▶ _EXERCISE INSTRUCTIONS_
**a)** In the passage on clothing labels, which brand's care labels does the writer say are longer than some novels?
**b)** Check each statement against the passage on clothing labels and answer yes or no, quoting the words that decide it: (i) The writer cuts out long care labels. (ii) The writer leaves tops inside out in changing rooms. (iii) The writer thinks wearing Primark is shameful.
**c)** Pick up the piece on clothing labels after its final sentence and keep writing in the same voice.

=== PASSAGE GIVEN ===

These clothing loops also put me in a predicament because I am one of those people that likes to re-hang their stuff up upon leaving a changing room. Trouser legs pulled out the right way, tops not left inside out –  I am a re-hanger. I couldn’t bear to have someone think I was a messy cow at home.

Whilst still on the label thing, it seems an apt time to discuss the ‘Zara’. There are novels shorter than their care labels so unless you want the sensation of a tarantula next to your body each time you wear the item, I’m snipping.

The thing with labels is, I’m a genuine do-gooder if I see someone with their label hanging out of their clothing. Nothing worse than trying to rock your ‘Alaïa‘ when you’ve got your ‘Atmosphere’ label sticking out. (No shame in a bit of Primark.)

Some are beyond redemption. I’m talking about the ones who only manage to pull off the card bit of a label, but happily leave the scratchy, irritating plastic kimble bit behind. WTF?

=== SUPPLIED MATERIAL ===

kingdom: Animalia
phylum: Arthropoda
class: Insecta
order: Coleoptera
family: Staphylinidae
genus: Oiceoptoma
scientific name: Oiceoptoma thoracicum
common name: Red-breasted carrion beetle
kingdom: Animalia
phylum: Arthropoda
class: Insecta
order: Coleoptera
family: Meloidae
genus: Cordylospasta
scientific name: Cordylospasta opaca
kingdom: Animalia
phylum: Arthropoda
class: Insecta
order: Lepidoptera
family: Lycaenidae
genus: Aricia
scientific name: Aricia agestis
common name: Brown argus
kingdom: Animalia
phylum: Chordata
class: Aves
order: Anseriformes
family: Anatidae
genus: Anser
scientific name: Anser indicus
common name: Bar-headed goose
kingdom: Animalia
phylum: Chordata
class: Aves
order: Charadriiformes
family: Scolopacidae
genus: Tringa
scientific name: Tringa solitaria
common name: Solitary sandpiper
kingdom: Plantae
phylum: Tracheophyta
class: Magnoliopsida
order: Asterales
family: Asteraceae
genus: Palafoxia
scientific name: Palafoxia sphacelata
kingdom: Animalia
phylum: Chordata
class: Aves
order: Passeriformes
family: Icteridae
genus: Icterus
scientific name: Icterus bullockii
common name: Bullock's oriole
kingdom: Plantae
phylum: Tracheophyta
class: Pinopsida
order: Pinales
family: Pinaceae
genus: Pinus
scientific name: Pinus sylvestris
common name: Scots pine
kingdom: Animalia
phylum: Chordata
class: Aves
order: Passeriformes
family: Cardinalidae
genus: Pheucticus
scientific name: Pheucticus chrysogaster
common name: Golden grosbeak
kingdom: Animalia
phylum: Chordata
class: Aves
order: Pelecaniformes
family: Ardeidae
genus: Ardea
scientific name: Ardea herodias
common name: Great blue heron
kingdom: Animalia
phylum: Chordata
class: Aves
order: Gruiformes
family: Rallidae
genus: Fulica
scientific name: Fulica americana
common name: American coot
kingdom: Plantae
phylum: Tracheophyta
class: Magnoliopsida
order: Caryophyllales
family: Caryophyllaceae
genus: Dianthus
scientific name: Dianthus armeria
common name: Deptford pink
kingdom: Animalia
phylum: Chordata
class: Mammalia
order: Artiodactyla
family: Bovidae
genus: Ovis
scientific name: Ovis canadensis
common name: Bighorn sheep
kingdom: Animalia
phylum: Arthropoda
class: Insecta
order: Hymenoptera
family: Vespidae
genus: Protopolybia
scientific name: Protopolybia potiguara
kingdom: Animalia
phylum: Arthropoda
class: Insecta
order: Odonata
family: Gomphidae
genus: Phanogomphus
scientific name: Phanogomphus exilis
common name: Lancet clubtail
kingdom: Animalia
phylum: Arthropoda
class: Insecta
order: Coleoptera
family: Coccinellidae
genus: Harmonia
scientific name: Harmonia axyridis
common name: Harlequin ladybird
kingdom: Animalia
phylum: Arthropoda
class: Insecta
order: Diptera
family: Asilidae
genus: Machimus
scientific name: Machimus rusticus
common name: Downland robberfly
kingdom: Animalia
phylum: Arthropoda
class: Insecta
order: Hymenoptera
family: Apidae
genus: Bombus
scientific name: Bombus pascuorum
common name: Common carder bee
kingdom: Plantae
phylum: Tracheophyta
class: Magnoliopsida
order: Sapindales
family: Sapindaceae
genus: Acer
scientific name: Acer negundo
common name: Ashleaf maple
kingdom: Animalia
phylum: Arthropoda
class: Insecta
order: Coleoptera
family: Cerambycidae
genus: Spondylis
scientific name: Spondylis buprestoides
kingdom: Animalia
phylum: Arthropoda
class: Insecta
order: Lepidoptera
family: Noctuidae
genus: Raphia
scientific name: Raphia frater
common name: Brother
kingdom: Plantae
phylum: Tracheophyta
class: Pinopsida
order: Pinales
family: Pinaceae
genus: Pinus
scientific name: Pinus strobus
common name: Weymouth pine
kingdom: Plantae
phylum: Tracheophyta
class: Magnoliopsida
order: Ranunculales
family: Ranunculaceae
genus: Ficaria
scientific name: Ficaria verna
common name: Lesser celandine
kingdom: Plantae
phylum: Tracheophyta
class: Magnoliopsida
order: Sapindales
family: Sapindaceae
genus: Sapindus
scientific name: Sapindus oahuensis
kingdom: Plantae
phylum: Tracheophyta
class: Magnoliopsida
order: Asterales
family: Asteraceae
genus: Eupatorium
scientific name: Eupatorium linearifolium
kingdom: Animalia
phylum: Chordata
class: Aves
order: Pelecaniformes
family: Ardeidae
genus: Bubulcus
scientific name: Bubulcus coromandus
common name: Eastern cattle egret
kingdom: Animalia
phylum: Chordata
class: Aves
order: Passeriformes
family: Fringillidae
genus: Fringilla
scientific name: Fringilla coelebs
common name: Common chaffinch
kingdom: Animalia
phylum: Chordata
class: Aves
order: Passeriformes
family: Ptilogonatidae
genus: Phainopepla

===

▶ _RESULTS IN ORDER_
**a)** Zara's care labels.

**b)** (i) Yes: "I’m snipping." (ii) No: "tops not left inside out –  I am a re-hanger." (iii) No: "(No shame in a bit of Primark.)"

**c)**
I’ve come to realise though, that there are room for all sorts. I was with a friend the other day and pointed out that she still had the white pricing label on the bottom of a pair of fabulous shoes and did she want me to remove it for her.  She looked at me like I was a freak. I looked at her like she was a freak. We hugged. We’re fine about it.

All that aside,  just know that I’ll be the one with the white spirit, cleaning every bit of sticky residue off the soles of my own shoe collection.

(Oh, and C&A stands for the founders, ‘Clemens & August’. Not C*nt & Arse.)